Building a Grid Demo

examples/module-4/02-sprites.ts

import chalk from 'chalk';
import ansiEscapes from 'ansi-escapes';
import { ScreenBuffer } from '../module-2/screen-buffer';
import { createGrid, setCell } from './grid';
import { renderGrid } from './render-grid';
import { parseKey } from '../module-2/01-keypress-parser';

const GRID_W = 20;
const GRID_H = 15;
const OFFSET_COL = 2;
const OFFSET_ROW = 2;

const buf = new ScreenBuffer(process.stdout.columns, process.stdout.rows);
const grid = createGrid(GRID_W, GRID_H);

// Walls around the border
for (let x = 0; x < GRID_W; x++) {
  setCell(grid, x, 0, 'wall');
  setCell(grid, x, GRID_H - 1, 'wall');
}
for (let y = 0; y < GRID_H; y++) {
  setCell(grid, 0, y, 'wall');
  setCell(grid, GRID_W - 1, y, 'wall');
}

// A snake and some food
setCell(grid, 5, 5, 'snake-head');
setCell(grid, 4, 5, 'snake-body');
setCell(grid, 3, 5, 'snake-body');
setCell(grid, 10, 8, 'food');
setCell(grid, 15, 3, 'food');

function render() {
  buf.clear();

  // Title
  buf.write(0, 0, 'Grid Demo — press q to quit', '\x1b[1;36m');

  renderGrid(buf, grid, OFFSET_COL, OFFSET_ROW);

  // Legend
  const legendCol = OFFSET_COL + GRID_W * 2 + 2;
  buf.write(legendCol, OFFSET_ROW,     '██ Wall',       '\x1b[2;37m');
  buf.write(legendCol, OFFSET_ROW + 1, '██ Snake Head', '\x1b[1;32m');
  buf.write(legendCol, OFFSET_ROW + 2, '██ Snake Body', '\x1b[32m');
  buf.write(legendCol, OFFSET_ROW + 3, '◆◆ Food',       '\x1b[1;31m');

  buf.flush();
}

function cleanup() {
  process.stdin.setRawMode(false);
  process.stdout.write(ansiEscapes.cursorShow);
  process.stdout.write(ansiEscapes.exitAlternativeScreen);
  process.exit(0);
}

process.stdout.write(ansiEscapes.enterAlternativeScreen);
process.stdout.write(ansiEscapes.cursorHide);
process.stdout.write(ansiEscapes.clearScreen);
process.on('SIGINT', cleanup);

process.stdin.setRawMode(true);
process.stdin.resume();
process.stdin.setEncoding('utf8');
process.stdin.on('data', (raw: string) => {
  const key = parseKey(raw);
  if (key.name === 'q') cleanup();
});

render();

The 2:1 Trick and Aspect Ratio

Why does the 2:1 mapping matter? Monospace terminal fonts are approximately twice as tall as wide. A single character cell is roughly 8px wide × 16px tall. That means a 10×10 grid rendered at 1:1 would look like a 10×20 rectangle on screen — tall and thin.

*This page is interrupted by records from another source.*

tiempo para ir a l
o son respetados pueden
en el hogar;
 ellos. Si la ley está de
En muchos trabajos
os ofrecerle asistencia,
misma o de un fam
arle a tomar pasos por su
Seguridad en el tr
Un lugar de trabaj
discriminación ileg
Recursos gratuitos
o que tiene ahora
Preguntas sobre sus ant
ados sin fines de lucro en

By rendering each game cell as two terminal characters (██ instead of █), we make each game cell approximately square visually. The 2:1 ratio compensates exactly for the character aspect ratio.

This is why most terminal games and box-drawing examples look proportional when you see them in a terminal, even though they’re made of text characters.